Underpinned by the Sydney Opera House’s Access Strategic Plan 2016-18, the 2017 program is the Opera House’s biggest yet, increasing the number of accessible performances available to the community. Highlights include:
- Australian Ballet Education Access Residency – After a successful pilot in 2016, The Australian Ballet’s education team will take up residency in the Utzon Room in May, giving school-aged children with disabilities an unforgettable introduction to dance through workshops and performance.
- Accessible performances – AUSLAN interpreted, captioned or sensory/Autism-friendly performances of the year's most anticipated children’s shows.
- Accessible Performance and Sing & Play series – Select accessible performances of children’s shows such as Music of the Forest will be followed by Sing & Play sessions where kids can experiment with musical instruments. Led by music therapists, the sessions will be presented in partnership with Lifestart and the Royal Institute of Deaf & Blind Children.
- Dancing Story workshops – A new dance workshop for children aged 3-5 years, led by The Australian Ballet’s education team, will give little ones their first experience of dance, regardless of their learning styles or physical abilities.
- Dancing Connections – These community Dance for Parkinson's classes build on the themes and repertory of the most exciting dance performances staged at the Opera House throughout the year. Presented in partnership with Dance for Parkinson's Australia and Mark Morris Dance Group's ‘Dance for PD’ program, the first series of 2017 partners with The Australian Ballet and brings to life The Nutcracker: The Story of Clara
Alongside its year-round Access Program, the Opera House is making significant progress with its plans to open up more of the building to the public and improve access around the site for those with mobility issues. These essential works, which form part of Stage 1 Renewal of the Opera House, include greater access to the Concert Hall and Joan Sutherland Theatre, wheelchair accessible seating positions and new Box Office and Foyer lifts and escalators.
Sydney Opera House CEO Louise Herron AM said: “Accessibility is a major focus for us. As we renew the building for future generations we are looking at every possible opportunity to make the Opera House more accessible – from programming to the building itself.

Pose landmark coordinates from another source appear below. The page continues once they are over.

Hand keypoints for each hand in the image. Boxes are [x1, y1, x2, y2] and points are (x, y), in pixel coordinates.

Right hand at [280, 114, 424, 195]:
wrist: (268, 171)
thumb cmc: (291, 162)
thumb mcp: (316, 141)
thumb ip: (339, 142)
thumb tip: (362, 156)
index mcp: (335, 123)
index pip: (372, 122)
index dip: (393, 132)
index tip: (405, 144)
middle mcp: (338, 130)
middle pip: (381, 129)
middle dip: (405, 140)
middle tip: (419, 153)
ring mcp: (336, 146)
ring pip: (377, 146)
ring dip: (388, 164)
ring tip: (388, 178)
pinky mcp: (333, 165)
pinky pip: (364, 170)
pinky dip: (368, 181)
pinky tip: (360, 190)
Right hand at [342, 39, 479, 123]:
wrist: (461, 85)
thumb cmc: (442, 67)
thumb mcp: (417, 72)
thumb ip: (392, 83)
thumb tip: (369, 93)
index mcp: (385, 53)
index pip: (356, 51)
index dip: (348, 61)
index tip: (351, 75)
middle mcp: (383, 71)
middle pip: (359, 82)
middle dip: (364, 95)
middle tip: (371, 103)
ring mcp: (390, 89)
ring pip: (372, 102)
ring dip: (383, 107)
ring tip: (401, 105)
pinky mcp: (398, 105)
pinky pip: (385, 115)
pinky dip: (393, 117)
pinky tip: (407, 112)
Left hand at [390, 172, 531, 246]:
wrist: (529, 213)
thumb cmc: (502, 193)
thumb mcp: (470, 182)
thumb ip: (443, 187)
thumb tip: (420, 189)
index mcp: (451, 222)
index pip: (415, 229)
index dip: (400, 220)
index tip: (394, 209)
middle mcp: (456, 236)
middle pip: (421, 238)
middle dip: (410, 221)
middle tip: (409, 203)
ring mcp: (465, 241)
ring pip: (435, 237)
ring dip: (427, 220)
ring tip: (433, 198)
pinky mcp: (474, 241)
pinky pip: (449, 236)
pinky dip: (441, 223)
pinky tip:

“Since opening in 1973, the Opera House has played a significant role in the life of this country. It belongs to us all and our Access Program and Renewal works are vital to ensure it is accessible to everyone.”
Sydney Opera House Accessibility Manager Jenny Spinak said: “It's important that everyone feels welcome at the Opera House and is able to experience all this magnificent building and world-class performing arts centre has to offer. Through our inclusive program of accessible shows, workshops and programs, our goal is to increase cultural participation across the community. ”
Additional initiatives include:
- The Balnaves Foundation Open House Program – The initiative provides $5 tickets to people who face barriers to accessing live performances at the Opera House due to social and financial disadvantage.
- Bella at the House (for adults or children) – A joint excursion program with the Museum of Contemporary Art giving an introduction to performing and visual arts with an emphasis on performance and location.
- Professional Development Training – The Australian Ballet’s residency will provide accessible ideas for specialist and generalist school teachers to complement the curriculum.
- Annual Teacher Development Forum – creative learning forum on engaging students with disability.
In early 2017 the Opera House’s Accessible Performance and Sing and Play series was a finalist in the NSW Disability Industry Innovation Awards for Leadership in community inclusion.
With thanks to Access Program Patrons: Rae Assender; The Balnaves Foundation; Dr Eileen Ong and Yarranabbe Foundation.